-- START OF Text block --
Laila, our guide, is a short, frenetic woman who does everything at top speed. She shows up half an hour late, claiming that the streets were blocked because the President was on the move (something she might have considered checking beforehand), and announces right away that she’s changing the programme. Today we’re supposed to be getting a city tour, and a visit to the Old City. Tomorrow we’re meant to head out of town to an archeological reserve in Qobustan, and a winery in Gabala. Wednesday is free, and on Thursday we fly back to Paris. Laila decrees that we’re going to Qobustan today. Since it’s tipping down the kind of rain that impelled Noah to build an Ark, we’re quite thankful to sit in a warm car and be driven round. Qobustan, it turns out, is only 60 km away, down a well-paved six-lane highway. The rain prevents us from seeing much, but Laila entertains us with statistics.

Azerbaijan has a population of ten million, four million of whom live in Baku. Another thirty million Azeris live in Iran. They’re separated by the Arax River. Laila says the northern Azeris, who have lived for a long time in the Russian sphere of influence, are more “modern” than the southern Azeris, who have traditionally been exposed to Persian mores and customs. The mullahs versus the commissars? No doubt she’s right.

Oil was discovered here in 1846, and attracted European investors such as the Rothschilds in 1873, and the Nobel brothers in 1876. The oil barons built themselves mansions in the Parisian style, with the help of Polish and German architects, at the beginning of the twentieth century. Baku attracted physicists, doctors and engineers – “people with good brains” – of varying nationalities, who thought of themselves as Bakintsy, residents of Baku, rather than of Azerbaijan. One of them was the notorious Soviet spy Richard Sorge, who reported to the GRU from Japan while disguised as a German journalist. He warned Moscow of the imminence of a German invasion in June 1941, but his warnings went unheeded. There’s a monument to him, says Laila, in the centre of town. The day after, she makes sure that we see it. Sorge seems to be a hero of hers. He was hanged in Japan in 1944.
-- END OF Text block --
-- START OF Supplied entries --
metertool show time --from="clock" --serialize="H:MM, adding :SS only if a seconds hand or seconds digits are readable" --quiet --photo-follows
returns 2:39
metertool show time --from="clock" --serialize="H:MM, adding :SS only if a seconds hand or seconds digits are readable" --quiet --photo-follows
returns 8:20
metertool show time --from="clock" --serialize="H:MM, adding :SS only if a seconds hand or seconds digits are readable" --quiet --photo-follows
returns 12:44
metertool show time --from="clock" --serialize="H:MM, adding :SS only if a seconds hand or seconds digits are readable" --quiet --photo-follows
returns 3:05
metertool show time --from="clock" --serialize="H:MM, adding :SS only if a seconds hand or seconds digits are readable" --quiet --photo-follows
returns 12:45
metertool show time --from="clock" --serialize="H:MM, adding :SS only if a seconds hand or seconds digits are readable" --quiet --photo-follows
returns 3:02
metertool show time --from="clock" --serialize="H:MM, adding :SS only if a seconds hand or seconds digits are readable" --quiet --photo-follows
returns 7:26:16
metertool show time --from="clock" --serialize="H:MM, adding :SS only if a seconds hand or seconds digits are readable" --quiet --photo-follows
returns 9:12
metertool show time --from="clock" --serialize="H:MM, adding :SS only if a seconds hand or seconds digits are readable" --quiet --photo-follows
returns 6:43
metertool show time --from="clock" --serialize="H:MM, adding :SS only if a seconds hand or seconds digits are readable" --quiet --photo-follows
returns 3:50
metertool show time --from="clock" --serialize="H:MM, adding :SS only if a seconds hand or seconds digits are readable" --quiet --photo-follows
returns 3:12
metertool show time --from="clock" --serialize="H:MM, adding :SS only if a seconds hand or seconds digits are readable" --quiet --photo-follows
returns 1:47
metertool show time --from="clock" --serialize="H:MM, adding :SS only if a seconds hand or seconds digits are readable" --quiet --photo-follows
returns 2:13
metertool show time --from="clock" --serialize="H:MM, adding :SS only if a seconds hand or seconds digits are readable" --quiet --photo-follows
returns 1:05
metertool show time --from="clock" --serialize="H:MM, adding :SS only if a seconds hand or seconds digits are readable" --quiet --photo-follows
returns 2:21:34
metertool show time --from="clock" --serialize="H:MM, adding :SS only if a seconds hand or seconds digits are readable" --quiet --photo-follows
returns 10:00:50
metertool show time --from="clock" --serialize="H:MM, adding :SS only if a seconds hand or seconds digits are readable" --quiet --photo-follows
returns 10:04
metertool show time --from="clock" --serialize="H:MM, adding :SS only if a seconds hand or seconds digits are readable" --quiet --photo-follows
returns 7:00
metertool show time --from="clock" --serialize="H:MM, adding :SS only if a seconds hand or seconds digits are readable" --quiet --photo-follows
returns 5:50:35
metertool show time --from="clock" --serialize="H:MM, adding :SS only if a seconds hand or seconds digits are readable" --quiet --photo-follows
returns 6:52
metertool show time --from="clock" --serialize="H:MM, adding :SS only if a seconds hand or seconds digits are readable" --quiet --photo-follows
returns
-- END OF Supplied entries --
* The tasks:
1. Duplicate the part of the travel passage about Azerbaijan that opens with the words containing "Laila, our guide, is" and closes with "us with statistics.".
2. Set down the rows again from the very first row through the line containing "returns 9:12", keeping every line unchanged and including both ends.
The travel passage and the rows have nothing to do with each other.

* Written responses:
1.
Laila, our guide, is a short, frenetic woman who does everything at top speed. She shows up half an hour late, claiming that the streets were blocked because the President was on the move (something she might have considered checking beforehand), and announces right away that she’s changing the programme. Today we’re supposed to be getting a city tour, and a visit to the Old City. Tomorrow we’re meant to head out of town to an archeological reserve in Qobustan, and a winery in Gabala. Wednesday is free, and on Thursday we fly back to Paris. Laila decrees that we’re going to Qobustan today. Since it’s tipping down the kind of rain that impelled Noah to build an Ark, we’re quite thankful to sit in a warm car and be driven round. Qobustan, it turns out, is only 60 km away, down a well-paved six-lane highway. The rain prevents us from seeing much, but Laila entertains us with statistics.

2.
metertool show time --from="clock" --serialize="H:MM, adding :SS only if a seconds hand or seconds digits are readable" --quiet --photo-follows
returns 2:39
metertool show time --from="clock" --serialize="H:MM, adding :SS only if a seconds hand or seconds digits are readable" --quiet --photo-follows
returns 8:20
metertool show time --from="clock" --serialize="H:MM, adding :SS only if a seconds hand or seconds digits are readable" --quiet --photo-follows
returns 12:44
metertool show time --from="clock" --serialize="H:MM, adding :SS only if a seconds hand or seconds digits are readable" --quiet --photo-follows
returns 3:05
metertool show time --from="clock" --serialize="H:MM, adding :SS only if a seconds hand or seconds digits are readable" --quiet --photo-follows
returns 12:45
metertool show time --from="clock" --serialize="H:MM, adding :SS only if a seconds hand or seconds digits are readable" --quiet --photo-follows
returns 3:02
metertool show time --from="clock" --serialize="H:MM, adding :SS only if a seconds hand or seconds digits are readable" --quiet --photo-follows
returns 7:26:16
metertool show time --from="clock" --serialize="H:MM, adding :SS only if a seconds hand or seconds digits are readable" --quiet --photo-follows
returns 9:12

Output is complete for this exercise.